[Opening Material provided section]

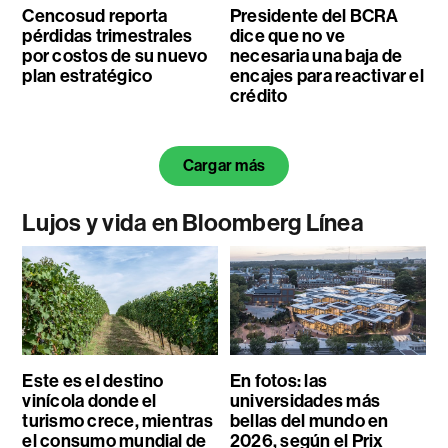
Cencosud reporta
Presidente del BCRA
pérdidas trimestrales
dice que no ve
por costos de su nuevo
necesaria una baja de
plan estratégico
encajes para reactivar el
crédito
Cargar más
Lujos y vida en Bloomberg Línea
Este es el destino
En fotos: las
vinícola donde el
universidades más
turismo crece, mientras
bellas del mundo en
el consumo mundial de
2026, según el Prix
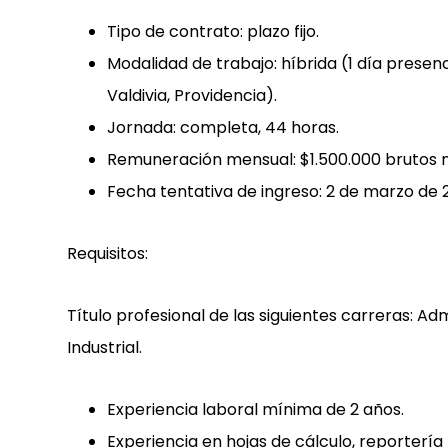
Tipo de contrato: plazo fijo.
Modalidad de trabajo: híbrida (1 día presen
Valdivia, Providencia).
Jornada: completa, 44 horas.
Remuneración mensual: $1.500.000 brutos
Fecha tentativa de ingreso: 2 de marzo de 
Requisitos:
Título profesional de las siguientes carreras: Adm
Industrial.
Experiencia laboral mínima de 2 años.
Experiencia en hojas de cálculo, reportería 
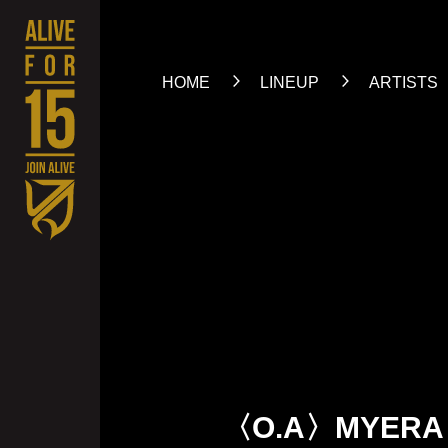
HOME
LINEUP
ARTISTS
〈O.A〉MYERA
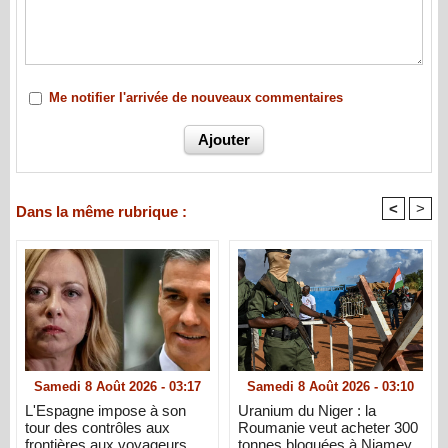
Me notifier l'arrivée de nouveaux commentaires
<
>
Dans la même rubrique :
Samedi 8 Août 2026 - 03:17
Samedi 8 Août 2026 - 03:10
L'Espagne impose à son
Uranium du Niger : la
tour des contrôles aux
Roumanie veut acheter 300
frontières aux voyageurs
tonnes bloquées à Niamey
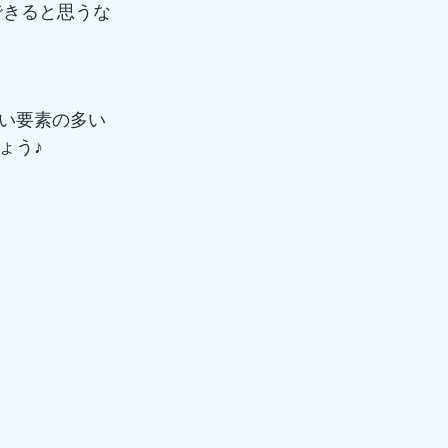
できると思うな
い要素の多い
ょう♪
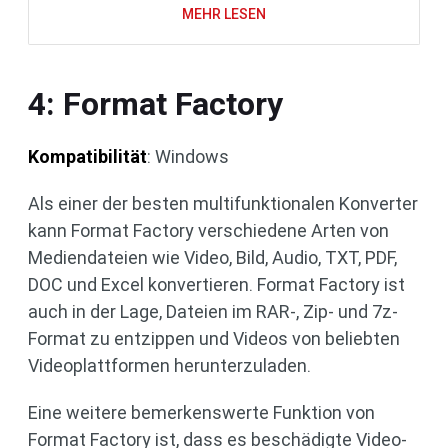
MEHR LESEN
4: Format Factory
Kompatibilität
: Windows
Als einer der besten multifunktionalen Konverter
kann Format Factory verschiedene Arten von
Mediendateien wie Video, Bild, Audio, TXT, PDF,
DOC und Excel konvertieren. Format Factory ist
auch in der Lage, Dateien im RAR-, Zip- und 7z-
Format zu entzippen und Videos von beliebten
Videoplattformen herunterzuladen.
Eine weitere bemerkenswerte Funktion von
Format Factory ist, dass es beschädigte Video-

[Closing Material provided section]
[Opening Material provided section]

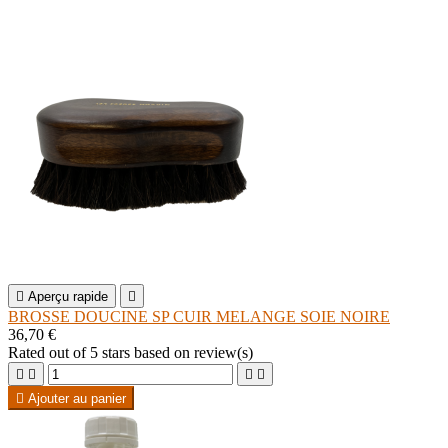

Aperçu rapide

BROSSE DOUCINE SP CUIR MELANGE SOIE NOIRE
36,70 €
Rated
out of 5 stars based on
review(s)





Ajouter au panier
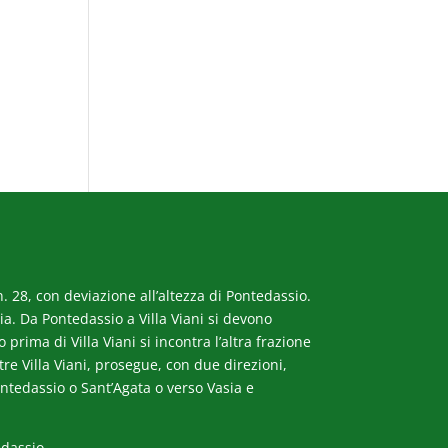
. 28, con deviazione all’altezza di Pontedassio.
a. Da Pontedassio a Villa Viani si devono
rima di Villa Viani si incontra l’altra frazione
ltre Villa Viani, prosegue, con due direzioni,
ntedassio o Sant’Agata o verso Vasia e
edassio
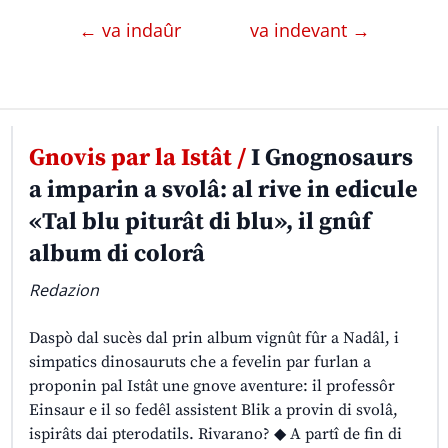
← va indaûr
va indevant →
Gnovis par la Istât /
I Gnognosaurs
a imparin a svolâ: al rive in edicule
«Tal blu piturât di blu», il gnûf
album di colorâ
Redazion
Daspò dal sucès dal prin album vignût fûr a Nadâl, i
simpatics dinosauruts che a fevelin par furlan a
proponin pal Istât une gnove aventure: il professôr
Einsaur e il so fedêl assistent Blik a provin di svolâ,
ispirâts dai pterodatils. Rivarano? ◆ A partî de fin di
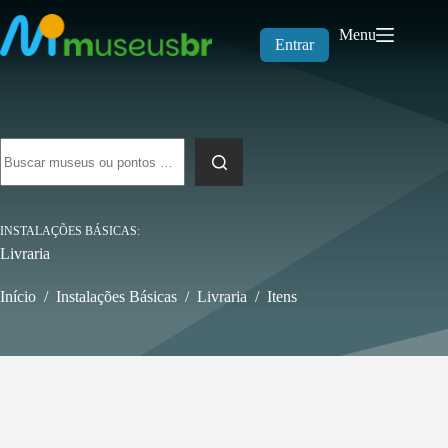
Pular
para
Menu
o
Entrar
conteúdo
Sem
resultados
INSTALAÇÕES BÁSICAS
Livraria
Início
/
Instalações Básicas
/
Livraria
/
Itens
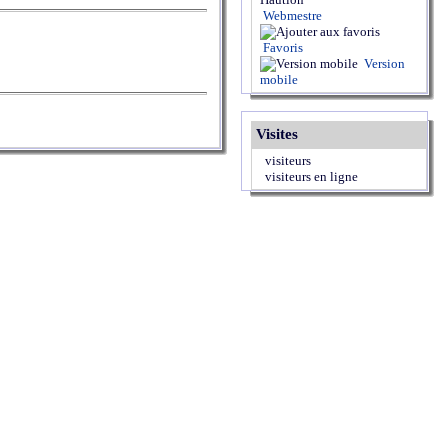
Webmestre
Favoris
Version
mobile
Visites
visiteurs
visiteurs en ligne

[Closing Material provided section]

:: Your objective ::
Copy out the lines word for word, starting at the line that contains "Cencosud reporta" and ending at the line that contains "el consumo mundial de", with both of those lines included.

:: Solution below ::
Cencosud reporta
Presidente del BCRA
pérdidas trimestrales
dice que no ve
por costos de su nuevo
necesaria una baja de
plan estratégico
encajes para reactivar el
crédito
Cargar más
Lujos y vida en Bloomberg Línea
Este es el destino
En fotos: las
vinícola donde el
universidades más
turismo crece, mientras
bellas del mundo en
el consumo mundial de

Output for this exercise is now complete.